WHAT THE EXERCISE ASKS:
Pull out every line below holding the word "chinatimes".

DATA SHOWN:
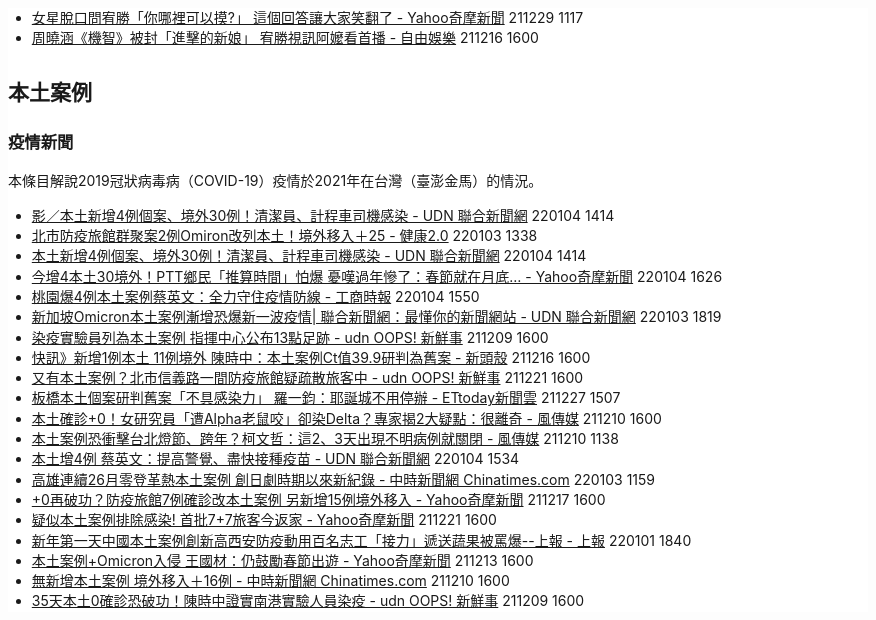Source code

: - [女星脫口問宥勝「你哪裡可以摸?」 這個回答讓大家笑翻了 - Yahoo奇摩新聞](https://tw.news.yahoo.com/%E5%A5%B3%E6%98%9F%E8%84%AB%E5%8F%A3%E5%95%8F%E5%AE%A5%E5%8B%9D-%E4%BD%A0%E5%93%AA%E8%A3%A1%E5%8F%AF%E4%BB%A5%E6%91%B8-%E9%80%99%E5%80%8B%E5%9B%9E%E7%AD%94%E8%AE%93%E5%A4%A7%E5%AE%B6%E7%AC%91%E7%BF%BB%E4%BA%86-031712860.html "女星脫口問宥勝「你哪裡可以摸?」 這個回答讓大家笑翻了 - Yahoo奇摩新聞") 211229 1117
- [周曉涵《機智》被封「進擊的新娘」 宥勝視訊阿嬤看首播 - 自由娛樂](https://ent.ltn.com.tw/news/breakingnews/3771087 "周曉涵《機智》被封「進擊的新娘」 宥勝視訊阿嬤看首播 - 自由娛樂") 211216 1600

## 本土案例

### 疫情新聞

本條目解說2019冠狀病毒病（COVID-19）疫情於2021年在台灣（臺澎金馬）的情況。
- [影／本土新增4例個案、境外30例！清潔員、計程車司機感染 - UDN 聯合新聞網](https://udn.com/news/story/120940/6008454 "影／本土新增4例個案、境外30例！清潔員、計程車司機感染 - UDN 聯合新聞網") 220104 1414
- [北市防疫旅館群聚案2例Omiron改列本土！境外移入＋25 - 健康2.0](https://health.tvbs.com.tw/medical/331200 "北市防疫旅館群聚案2例Omiron改列本土！境外移入＋25 - 健康2.0") 220103 1338
- [本土新增4例個案、境外30例！清潔員、計程車司機感染 - UDN 聯合新聞網](https://udn.com/news/story/120940/6008454?from=udn-relatednews_ch2 "本土新增4例個案、境外30例！清潔員、計程車司機感染 - UDN 聯合新聞網") 220104 1414
- [今增4本土30境外！PTT鄉民「推算時間」怕爆 憂嘆過年慘了：春節就在月底… - Yahoo奇摩新聞](https://tw.news.yahoo.com/%E4%BB%8A%E5%A2%9E4%E6%9C%AC%E5%9C%9F30%E5%A2%83%E5%A4%96-ptt%E9%84%89%E6%B0%91-%E6%8E%A8%E7%AE%97%E6%99%82%E9%96%93-%E6%80%95%E7%88%86-%E6%86%82%E5%98%86%E9%81%8E%E5%B9%B4%E6%85%98%E4%BA%86-082641939.html "今增4本土30境外！PTT鄉民「推算時間」怕爆 憂嘆過年慘了：春節就在月底… - Yahoo奇摩新聞") 220104 1626
- [桃園爆4例本土案例蔡英文：全力守住疫情防線 - 工商時報](https://ctee.com.tw/livenews/jj/ctee/a06668002022010415400790 "桃園爆4例本土案例蔡英文：全力守住疫情防線 - 工商時報") 220104 1550
- [新加坡Omicron本土案例漸增恐爆新一波疫情| 聯合新聞網：最懂你的新聞網站 - UDN 聯合新聞網](https://udn.com/news/story/121707/6006481 "新加坡Omicron本土案例漸增恐爆新一波疫情| 聯合新聞網：最懂你的新聞網站 - UDN 聯合新聞網") 220103 1819
- [染疫實驗員列為本土案例 指揮中心公布13點足跡 - udn OOPS! 新鮮事](https://udn.com/news/story/120940/5950643 "染疫實驗員列為本土案例 指揮中心公布13點足跡 - udn OOPS! 新鮮事") 211209 1600
- [快訊》新增1例本土 11例境外 陳時中：本土案例Ct值39.9研判為舊案 - 新頭殼](https://newtalk.tw/news/view/2021-12-16/682564 "快訊》新增1例本土 11例境外 陳時中：本土案例Ct值39.9研判為舊案 - 新頭殼") 211216 1600
- [又有本土案例？北市信義路一間防疫旅館疑疏散旅客中 - udn OOPS! 新鮮事](https://udn.com/news/story/120940/5976653 "又有本土案例？北市信義路一間防疫旅館疑疏散旅客中 - udn OOPS! 新鮮事") 211221 1600
- [板橋本土個案研判舊案「不具感染力」 羅一鈞：耶誕城不用停辦 - ETtoday新聞雲](https://www.ettoday.net/news/20211227/2155561.htm "板橋本土個案研判舊案「不具感染力」 羅一鈞：耶誕城不用停辦 - ETtoday新聞雲") 211227 1507
- [本土確診+0！女研究員「遭Alpha老鼠咬」卻染Delta？專家揭2大疑點：很離奇 - 風傳媒](https://www.storm.mg/lifestyle/4093308 "本土確診+0！女研究員「遭Alpha老鼠咬」卻染Delta？專家揭2大疑點：很離奇 - 風傳媒") 211210 1600
- [本土案例恐衝擊台北燈節、跨年？柯文哲：這2、3天出現不明病例就關閉 - 風傳媒](https://www.storm.mg/article/4093115 "本土案例恐衝擊台北燈節、跨年？柯文哲：這2、3天出現不明病例就關閉 - 風傳媒") 211210 1138
- [本土增4例 蔡英文：提高警覺、盡快接種疫苗 - UDN 聯合新聞網](https://udn.com/news/story/6656/6008735?from=udn-relatednews_ch2 "本土增4例 蔡英文：提高警覺、盡快接種疫苗 - UDN 聯合新聞網") 220104 1534
- [高雄連續26月零登革熱本土案例 創日劇時期以來新紀錄 - 中時新聞網 Chinatimes.com](https://www.chinatimes.com/realtimenews/20220103001808-260405 "高雄連續26月零登革熱本土案例 創日劇時期以來新紀錄 - 中時新聞網 Chinatimes.com") 220103 1159
- [+0再破功？防疫旅館7例確診改本土案例 另新增15例境外移入 - Yahoo奇摩新聞](https://tw.news.yahoo.com/0%E5%86%8D%E7%A0%B4%E5%8A%9F-%E9%98%B2%E7%96%AB%E6%97%85%E9%A4%A87%E4%BE%8B%E7%A2%BA%E8%A8%BA%E6%94%B9%E6%9C%AC%E5%9C%9F%E6%A1%88%E4%BE%8B-%E5%8F%A6%E6%96%B0%E5%A2%9E15%E4%BE%8B%E5%A2%83%E5%A4%96%E7%A7%BB%E5%85%A5-080128969.html "+0再破功？防疫旅館7例確診改本土案例 另新增15例境外移入 - Yahoo奇摩新聞") 211217 1600
- [疑似本土案例排除感染! 首批7+7旅客今返家 - Yahoo奇摩新聞](https://tw.news.yahoo.com/%E7%96%91%E4%BC%BC%E6%9C%AC%E5%9C%9F%E6%A1%88%E4%BE%8B%E6%8E%92%E9%99%A4%E6%84%9F%E6%9F%93-%E9%A6%96%E6%89%B97-7%E6%97%85%E5%AE%A2%E4%BB%8A%E8%BF%94%E5%AE%B6-102848204.html "疑似本土案例排除感染! 首批7+7旅客今返家 - Yahoo奇摩新聞") 211221 1600
- [新年第一天中國本土案例創新高西安防疫動用百名志工「接力」遞送蔬果被罵爆--上報 - 上報](https://www.upmedia.mg/news_info.php?SerialNo=134132 "新年第一天中國本土案例創新高西安防疫動用百名志工「接力」遞送蔬果被罵爆--上報 - 上報") 220101 1840
- [本土案例+Omicron入侵 王國材：仍鼓勵春節出遊 - Yahoo奇摩新聞](https://tw.news.yahoo.com/%E6%9C%AC%E5%9C%9F%E6%A1%88%E4%BE%8B-omicron%E5%85%A5%E4%BE%B5-%E7%8E%8B%E5%9C%8B%E6%9D%90-%E4%BB%8D%E9%BC%93%E5%8B%B5%E6%98%A5%E7%AF%80%E5%87%BA%E9%81%8A-032500351.html "本土案例+Omicron入侵 王國材：仍鼓勵春節出遊 - Yahoo奇摩新聞") 211213 1600
- [無新增本土案例 境外移入＋16例 - 中時新聞網 Chinatimes.com](https://www.chinatimes.com/realtimenews/20211210003460-260405 "無新增本土案例 境外移入＋16例 - 中時新聞網 Chinatimes.com") 211210 1600
- [35天本土0確診恐破功！陳時中證實南港實驗人員染疫 - udn OOPS! 新鮮事](https://udn.com/news/story/120940/5950161 "35天本土0確診恐破功！陳時中證實南港實驗人員染疫 - udn OOPS! 新鮮事") 211209 1600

RESPONSE TO THE EXERCISE:
- [高雄連續26月零登革熱本土案例 創日劇時期以來新紀錄 - 中時新聞網 Chinatimes.com](https://www.chinatimes.com/realtimenews/20220103001808-260405 "高雄連續26月零登革熱本土案例 創日劇時期以來新紀錄 - 中時新聞網 Chinatimes.com") 220103 1159
- [無新增本土案例 境外移入＋16例 - 中時新聞網 Chinatimes.com](https://www.chinatimes.com/realtimenews/20211210003460-260405 "無新增本土案例 境外移入＋16例 - 中時新聞網 Chinatimes.com") 211210 1600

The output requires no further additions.